• _Vorliegender Text_
○ ○ ○ ○ ○ ○ ○

Die Bürgerkammer-Idee kommt in Neuschloß gut an. Das hat eine Diskussion im Anschluss an das letzte Treffen des Ortsbeirats gezeigt, an der sich rund 40 Bürgerinnen und Bürger beteiligten. Am Ende erklärten etwa 15 Frauen und Männer per Handzeichen ihr grundsätzliches Interesse, sich in dieser Form für den Stadtteil zu engagieren. Dazu kommen noch bisherige Ortsbeiräte. Damit würden so viele Menschen wie noch nie gemeinsam Neuschloß voranbringen – eine fantastische Chance.
Ortsvorsteherin Carola Biehal hatte gemeinsam mit ihrem Rosengartener Amtskollegen Horst Werner Schmitt die Bürgerkammer vorgeschlagen, weil wegen Verfahrensfehler einiger Fraktionen in den kommenden fünf Jahren der Ortsbeirat ausfallen wird. „Ein Jahr hätten wir vielleicht überbrücken können, aber in fünf Jahren würde sämtliches bürgerschaftliches Engagement verschwinden“, erläuterte sie.
Obwohl auf gesamtstädtischer Ebene politisch umstritten, sprachen sich in einer Erklärung die Vertreterinnen und Vertreter aller Fraktionen des Ortsbeirats von SPD, FDP und CDU „für die Einrichtung einer Bürgerkammer in unserem Ortsteil aus“ (Dokumentation der kompletten Erklärung).
Bürgerversammlungen, wie sie die Lampertheimer Grünen als Alternative ins Gespräch gebracht hatten, lehnten die Ortsbeiräte ab. In solchen Informationsveranstaltungen werde zwar vieles diskutiert, danach bleibe aber niemand im Stadtteil an den besprochenen Themen dran. „Es wird nicht vor Ort gearbeitet, es fehlt jede Stetigkeit“, sagte Biehal.

○ ○ ○ ○ ○ ○ ○

• _Datenblock_
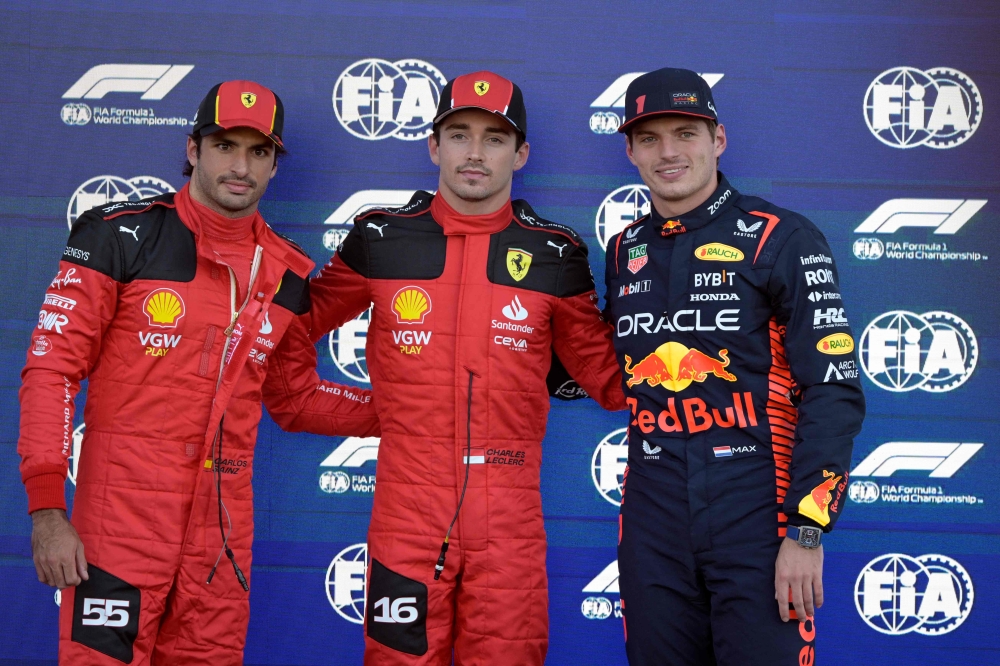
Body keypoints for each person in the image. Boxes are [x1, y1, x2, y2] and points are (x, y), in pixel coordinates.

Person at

○ ○ ○ ○ ○ ○ ○

• _Arbeitsauftrag_
Stimmen diese Aussagen mit dem Text über die Bürgerkammer in Neuschloß überein? Antworte zu jeder mit Ja oder Nein und zitiere die entscheidenden Worte des Textes wörtlich.
1. An der Diskussion nach dem Treffen des Ortsbeirats nahmen rund 40 Personen teil.
2. Die Lampertheimer Grünen schlugen die Bürgerkammer vor.
3. Die Ortsbeiräte lehnten Bürgerversammlungen ab.

• _Schriftliche Antwort_
1. Ja: „an der sich rund 40 Bürgerinnen und Bürger beteiligten“
2. Nein: „Ortsvorsteherin Carola Biehal hatte gemeinsam mit ihrem Rosengartener Amtskollegen Horst Werner Schmitt die Bürgerkammer vorgeschlagen“
3. Ja: „Bürgerversammlungen, wie sie die Lampertheimer Grünen als Alternative ins Gespräch gebracht hatten, lehnten die Ortsbeiräte ab.“